= Identity economics =

Influence of identity on economic decisions

Identity economics captures the idea that people make economic choices based on both monetary incentives and their identity: holding monetary incentives constant, people avoid actions that conflict with their concept of self. The fundamentals of identity economics was first formulated by Nobel Prize–winning economist George Akerlof and Rachel Kranton in their article "Economics and Identity," published in the Quarterly Journal of Economics.

This article provides a framework for incorporating social identities into standard economics models, expanding the standard utility function to include both pecuniary payoffs and identity utility. The authors demonstrate the importance of identity in economics by showing how predictions of the classic principal-agent problem change when the identity of the agent is considered.

==Research==
Akerlof and Kranton provide an overview of their work in the book "Identity Economics," published in 2010. In the book, they provide a layman's approach to Identity Economics and apply the concept to workplace organization, gender roles, and educational choice, summarizing several previous papers on the applications of Identity Economics.
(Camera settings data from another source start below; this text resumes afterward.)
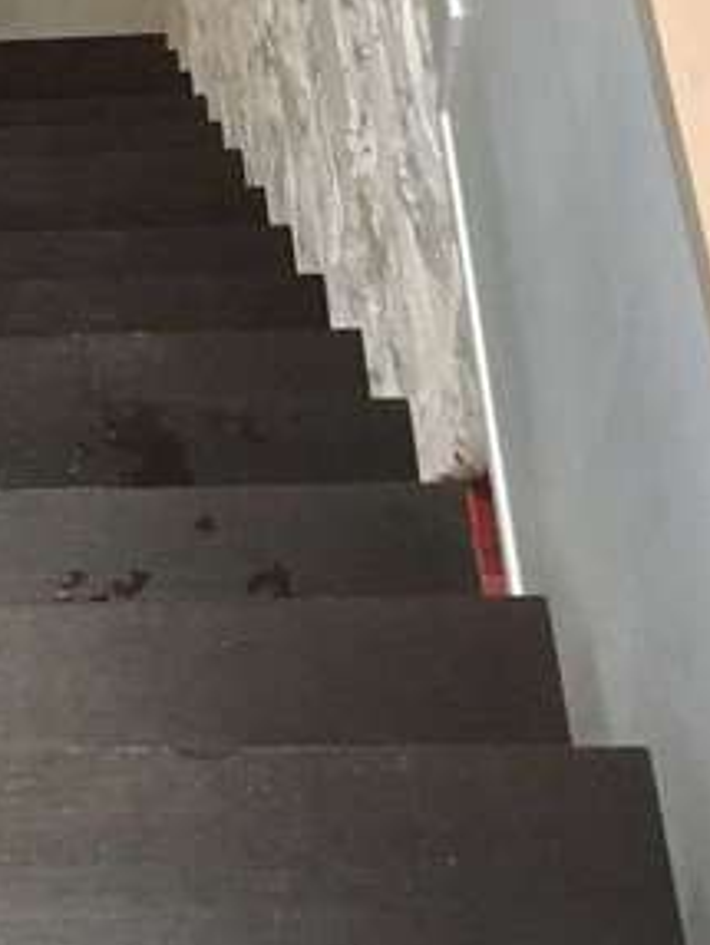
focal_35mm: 81
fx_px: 2212
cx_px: -386
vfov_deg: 23.8
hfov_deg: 16.5
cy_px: 218
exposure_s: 1/25
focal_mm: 4.15
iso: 200
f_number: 2.2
While this macro-economic theory deals exclusively with already well established categories of social identity, Laszlo Garai when applied the concept of social identity in economic psychology takes into consideration identities in statu nascendi (i.e. in the course of being formed and developed). This theory that is referred to the macro-processes based on a "large-scale production" later gets applied to the individual creativity's psychology: Garai derived it from the principal's and, resp., agent's "identity elaboration". A further special feature of Garai's theory on social identity is that it resolved the contradiction between the inter-individual phenomena studied by the social identity theories and the intra-individual mechanisms studied by the brain theories: L. Garai presented a theory on an inter-individual mechanism acting in the world of social identity. The theory that was referred in the beginning to the macro-processes based on a large-scale production later has been applied by Garai to the micro-processes of individual creativity.

Following papers have used social identity to examine a variety of subjects within economics. Moses Shayo uses the concept of social identity to explain why countries with similar economic characteristics might choose substantially different levels of redistribution. The paper won the 2009 Michael Wallerstein Award, given to the best article published in the area of political economy. Daniel Benjamin, James Choi, and Joshua Strickland examine the effect of social identity, focusing on ethnic identity, on a wide range of economic behavior. For a review of papers that study economics and identity, see articles by Claire Hill (2007) and John Davis (2004).